I went back to Wild & Scenic today as a spectator and had another one of those moments. I chose one of the seven venues and arrived just as the film, From the Mara Soil, was starting. I felt my way through the dark hall to a vacant sit against the back wall. The film's message quickly became clear, "sustainable food systems are possible anywhere."
Using subtitles to translate his heavily-accented English, the native dread-locked, Tanzanian spoke directly to the camera and said, "In Tanzania, we don't have a dictator, we don't have war. We just have poverty!" With conviction, he continued, "we must change the way poor people live."
With the help of Global Rescue Alliance, small villages are evaluating everything they do through a new lens...solar ovens are replacing indoor, open-fires for cooking; and wells are finding the rain from the rainy season water trapped in bedrock near the ground surface. Instead of feeling like victims on a hot continent, they are finding ways to grow and cook food by harnessing the the sun's energy and the water delivered once a year..
Every growing region comes with its own host of constraints, it is a matter of working within those constraints to figure out how to stabilize a community's food security. In Tanzania, it requires working with the sun not against it. In the mountains, it requires working with greenhouses, low tunnels and cold frames to extend the season or better yet, grow all year long.

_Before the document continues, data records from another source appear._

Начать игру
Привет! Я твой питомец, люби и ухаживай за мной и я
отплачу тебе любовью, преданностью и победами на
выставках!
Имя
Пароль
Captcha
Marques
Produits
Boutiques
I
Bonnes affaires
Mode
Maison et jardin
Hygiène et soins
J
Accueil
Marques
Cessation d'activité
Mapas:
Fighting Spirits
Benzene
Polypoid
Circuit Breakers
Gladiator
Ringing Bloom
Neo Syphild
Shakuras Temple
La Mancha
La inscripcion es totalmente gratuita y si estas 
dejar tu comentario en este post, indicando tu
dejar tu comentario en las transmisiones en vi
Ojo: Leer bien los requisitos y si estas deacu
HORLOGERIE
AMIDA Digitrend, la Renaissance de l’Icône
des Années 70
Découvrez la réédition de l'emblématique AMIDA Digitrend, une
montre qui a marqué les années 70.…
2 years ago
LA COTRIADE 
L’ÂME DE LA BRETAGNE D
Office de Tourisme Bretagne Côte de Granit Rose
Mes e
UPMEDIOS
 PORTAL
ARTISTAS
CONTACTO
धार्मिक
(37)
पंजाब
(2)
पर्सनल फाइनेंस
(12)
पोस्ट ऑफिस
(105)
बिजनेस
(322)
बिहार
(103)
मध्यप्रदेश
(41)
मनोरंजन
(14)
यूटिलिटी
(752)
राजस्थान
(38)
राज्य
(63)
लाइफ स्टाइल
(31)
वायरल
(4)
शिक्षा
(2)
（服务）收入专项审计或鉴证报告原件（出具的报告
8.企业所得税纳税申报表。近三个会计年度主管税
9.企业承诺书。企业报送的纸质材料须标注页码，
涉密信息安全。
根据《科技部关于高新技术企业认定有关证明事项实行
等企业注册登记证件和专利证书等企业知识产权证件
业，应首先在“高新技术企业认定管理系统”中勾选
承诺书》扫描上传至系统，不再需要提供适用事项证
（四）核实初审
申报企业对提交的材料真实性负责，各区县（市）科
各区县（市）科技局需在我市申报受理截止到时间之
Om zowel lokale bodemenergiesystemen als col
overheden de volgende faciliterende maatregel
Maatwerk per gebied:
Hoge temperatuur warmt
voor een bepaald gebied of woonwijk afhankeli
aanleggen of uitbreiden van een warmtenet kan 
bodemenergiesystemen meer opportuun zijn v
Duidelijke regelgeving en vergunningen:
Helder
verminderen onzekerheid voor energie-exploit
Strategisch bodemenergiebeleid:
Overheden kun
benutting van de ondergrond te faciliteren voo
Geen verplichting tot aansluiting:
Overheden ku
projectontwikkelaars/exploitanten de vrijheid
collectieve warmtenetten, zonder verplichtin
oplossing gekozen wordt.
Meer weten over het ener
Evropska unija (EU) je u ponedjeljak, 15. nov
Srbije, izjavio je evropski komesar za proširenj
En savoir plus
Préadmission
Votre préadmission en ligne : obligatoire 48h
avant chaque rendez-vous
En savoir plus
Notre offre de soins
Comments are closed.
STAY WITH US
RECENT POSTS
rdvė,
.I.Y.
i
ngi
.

Tanzania, however, is acting out of necessity and survival. In America, we just go to the supermarket. Our survival is not as visceral or palpable. Any vegetable we want is available anytime we want it throughout the year. Western cultures have little incentive to change because we are disconnected from the repercussions of our broken food system. Ironically, developing countries could be more sustainable if they so chose because they can adapt faster to sustainable farming methods and be rewarded immediately with better health, improved lifestyle and a more resilient community.
American communities, however, don't have to be victims of their inequitable food system. They too can be empowered to take control and address their own food security needs and build a stronger local economy in the process. It starts with community!